Parlare di no profit è un’ipocrisia che serve proprio per attrarre talenti. Ma in un ambiente competitivo, i ricercatori si muovono: qualcosa che è già capitato a Google e DeepMind, ma anche con la creazione di Anthropic proprio con una fuga da OpenAI. I ricercatori entrando in queste realtà vivono di fatto un contesto che pone limiti radicali al loro eventuale “ideale”. D’altra parte, le aziende hanno come scopo il fatturato e il profitto e l’hype sull’intelligenza artificiale non cambia questo crudo fatto. La sostenibilità economica ha prezzi altissimi e, inevitabilmente, non si può stare sul mercato senza l’apporto delle Big Tech. A meno che non si cambino radicalmente nel breve termine le regole delle infrastrutture di calcolo e dell’ecosistema dei semiconduttori: è quasi impossibile.

L’Italia che ruolo gioca nel comparto dell’Intelligenza artificiale?

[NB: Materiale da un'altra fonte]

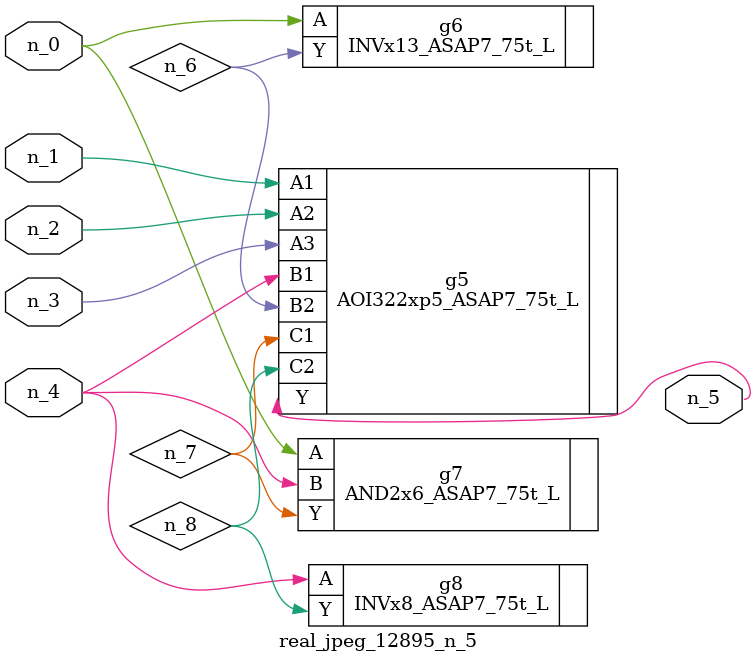
<source format=v>
module real_jpeg_12895_n_5 (n_4, n_0, n_1, n_2, n_3, n_5);

input n_4;
input n_0;
input n_1;
input n_2;
input n_3;

output n_5;

wire n_8;
wire n_6;
wire n_7;

INVx13_ASAP7_75t_L g6 ( 
.A(n_0),
.Y(n_6)
);

AND2x6_ASAP7_75t_L g7 ( 
.A(n_0),
.B(n_4),
.Y(n_7)
);

AOI322xp5_ASAP7_75t_L g5 ( 
.A1(n_1),
.A2(n_2),
.A3(n_3),
.B1(n_4),
.B2(n_6),
.C1(n_7),
.C2(n_8),
.Y(n_5)
);

INVx8_ASAP7_75t_L g8 ( 
.A(n_4),
.Y(n_8)
);


endmodule
</source>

Del nostro Paese colpisce sempre la qualità del capitale umano e la capacità dei ricercatori italiani in molti campi dell’IA: sulla computer vision ad esempio. Ci sono stati molti italiani che hanno svolto un ruolo di primissimo piano in questo ambito: lo scrive anche una grande scienziata, Fei-Fei Li, nella sua autobiografia “Tutti i mondi che vedo”. Più in generale, però, c’è un problema di respiro europeo.

A cosa fa riferimento?

È messo ben in evidenza anche nell’importante rapporto di Mario Draghi sulla competitività europea, con dati molto precisi. In sintesi brutale, l’idea che sia un’Europa senza imprese rilevanti a imporre le sue regole al mondo è una stupidaggine che ha creato ormai un alone di pessimismo di cui dobbiamo sbarazzarci. Oltre ai ridotti capitali e alla scarsa attrazione di talenti rispetto agli Usa, il peso regolatorio per le imprese rappresenta un fardello che frena realmente la competitività. Anche e soprattutto in un settore come quello dell’IA, le aziende non possono passare il tempo solo a compilare moduli. Vanno e andranno altrove, perché tanto il nostro mercato rimpicciolisce perché cresciamo poco. Dovremo per forza cambiare paradigma, superare questa fissazione con le regole e – suggerisco – cominciare dalla netta riduzione e correzione delle norme che colpiscono un settore fondamentale dove l’Europa ha ancora primati: la chimica.